The Man Who Hated Women
- Author: Amy Sohn
- Language: English
- Genre: Non-fiction
- Publisher: Farrar, Straus and Giroux
- Publication date: 2021
- Media type: Print
- Pages: 386

= The Man Who Hated Women =

2021 book by Amy Sohn

The Man Who Hated Women: Sex, Censorship, and Civil Liberties in The Gilded Age is a 2021 non-fiction book written by Amy Sohn.
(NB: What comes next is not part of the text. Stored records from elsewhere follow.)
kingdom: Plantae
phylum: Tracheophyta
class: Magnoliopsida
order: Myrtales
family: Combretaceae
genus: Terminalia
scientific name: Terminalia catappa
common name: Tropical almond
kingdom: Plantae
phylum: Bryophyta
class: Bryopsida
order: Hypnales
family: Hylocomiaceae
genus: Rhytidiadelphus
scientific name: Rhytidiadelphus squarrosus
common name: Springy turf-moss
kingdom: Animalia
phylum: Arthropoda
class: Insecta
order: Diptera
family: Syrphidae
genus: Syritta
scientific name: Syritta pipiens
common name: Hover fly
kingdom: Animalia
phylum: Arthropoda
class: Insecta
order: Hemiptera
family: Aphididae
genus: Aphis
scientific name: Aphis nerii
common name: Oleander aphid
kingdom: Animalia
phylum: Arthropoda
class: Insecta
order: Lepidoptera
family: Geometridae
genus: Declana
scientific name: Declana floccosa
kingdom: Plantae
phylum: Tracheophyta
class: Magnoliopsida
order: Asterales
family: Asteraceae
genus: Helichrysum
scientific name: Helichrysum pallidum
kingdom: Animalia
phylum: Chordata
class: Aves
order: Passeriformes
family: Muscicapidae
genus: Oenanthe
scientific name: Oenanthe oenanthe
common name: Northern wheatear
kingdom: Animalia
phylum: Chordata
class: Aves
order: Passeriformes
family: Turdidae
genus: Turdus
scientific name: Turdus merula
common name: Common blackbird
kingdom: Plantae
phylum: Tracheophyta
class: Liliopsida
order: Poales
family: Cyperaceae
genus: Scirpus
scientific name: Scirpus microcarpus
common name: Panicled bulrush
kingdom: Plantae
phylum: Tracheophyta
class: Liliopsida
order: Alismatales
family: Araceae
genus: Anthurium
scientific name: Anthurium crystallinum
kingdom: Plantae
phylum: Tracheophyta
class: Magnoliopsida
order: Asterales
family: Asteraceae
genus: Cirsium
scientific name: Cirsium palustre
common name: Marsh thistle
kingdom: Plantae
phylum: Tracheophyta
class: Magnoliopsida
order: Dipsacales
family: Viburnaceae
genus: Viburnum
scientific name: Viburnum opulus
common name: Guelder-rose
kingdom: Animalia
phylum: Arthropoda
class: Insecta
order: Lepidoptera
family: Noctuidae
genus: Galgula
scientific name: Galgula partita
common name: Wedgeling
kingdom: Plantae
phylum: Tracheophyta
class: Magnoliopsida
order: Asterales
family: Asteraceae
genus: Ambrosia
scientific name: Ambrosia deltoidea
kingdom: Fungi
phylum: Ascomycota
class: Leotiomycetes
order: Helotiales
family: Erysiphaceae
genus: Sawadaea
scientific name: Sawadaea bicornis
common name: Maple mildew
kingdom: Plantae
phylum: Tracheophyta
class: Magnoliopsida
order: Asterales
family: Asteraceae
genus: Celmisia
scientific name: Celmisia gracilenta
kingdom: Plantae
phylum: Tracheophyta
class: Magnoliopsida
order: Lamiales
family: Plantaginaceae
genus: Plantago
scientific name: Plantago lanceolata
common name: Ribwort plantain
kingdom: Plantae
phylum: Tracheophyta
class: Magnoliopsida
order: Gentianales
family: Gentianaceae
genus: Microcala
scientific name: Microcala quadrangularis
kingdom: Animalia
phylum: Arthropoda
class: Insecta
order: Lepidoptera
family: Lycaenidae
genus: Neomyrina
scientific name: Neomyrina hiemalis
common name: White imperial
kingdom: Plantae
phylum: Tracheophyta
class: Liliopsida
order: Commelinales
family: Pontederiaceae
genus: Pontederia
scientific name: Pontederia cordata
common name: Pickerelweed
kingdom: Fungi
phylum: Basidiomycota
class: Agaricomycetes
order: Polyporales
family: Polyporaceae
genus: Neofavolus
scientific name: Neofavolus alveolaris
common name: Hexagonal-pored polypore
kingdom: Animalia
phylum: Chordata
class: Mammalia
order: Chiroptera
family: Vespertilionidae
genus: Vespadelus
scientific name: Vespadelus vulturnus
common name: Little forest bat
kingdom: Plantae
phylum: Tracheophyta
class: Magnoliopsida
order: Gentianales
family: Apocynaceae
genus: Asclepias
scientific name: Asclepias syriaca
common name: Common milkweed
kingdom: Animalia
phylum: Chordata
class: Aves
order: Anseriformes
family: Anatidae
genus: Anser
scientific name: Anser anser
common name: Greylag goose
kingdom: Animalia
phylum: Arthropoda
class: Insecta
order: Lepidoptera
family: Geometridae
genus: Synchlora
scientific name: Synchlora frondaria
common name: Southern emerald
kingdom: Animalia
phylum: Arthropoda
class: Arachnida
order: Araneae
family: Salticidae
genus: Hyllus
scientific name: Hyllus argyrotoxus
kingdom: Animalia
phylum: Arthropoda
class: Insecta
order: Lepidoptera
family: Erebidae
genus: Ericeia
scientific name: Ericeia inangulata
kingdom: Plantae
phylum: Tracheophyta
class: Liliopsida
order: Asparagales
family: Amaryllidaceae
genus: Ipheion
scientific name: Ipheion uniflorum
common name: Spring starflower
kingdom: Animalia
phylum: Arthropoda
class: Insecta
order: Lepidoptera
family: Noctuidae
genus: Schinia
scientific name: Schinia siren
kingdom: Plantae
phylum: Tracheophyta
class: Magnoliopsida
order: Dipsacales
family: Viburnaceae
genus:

Smithsonian named The Man Who Hated Women one of the ten Best History Books of 2021.

==Overview==
Non-fiction book about the life and career of anti-vice crusader Anthony Comstock, the Comstock Act of 1873 and eight women who were charged with crimes for violating the law.

==Critical reception==
The New Yorker, “Fascinating... One anecdote that Sohn relates—she has a gift for summoning up such scenes—reminded me vividly of modern-day Internet trolls... Purity is in the mind of the beholder, but beware the man who vows to protect yours.”

The New York Times, “The combination of the overstated (“turn back the clock”) and underdrawn (“greater historical awareness”) reflects the awkwardness of this book: “The Man Who Hated Women” gestures at a gripping narrative and a profound argument while ultimately falling short of either.”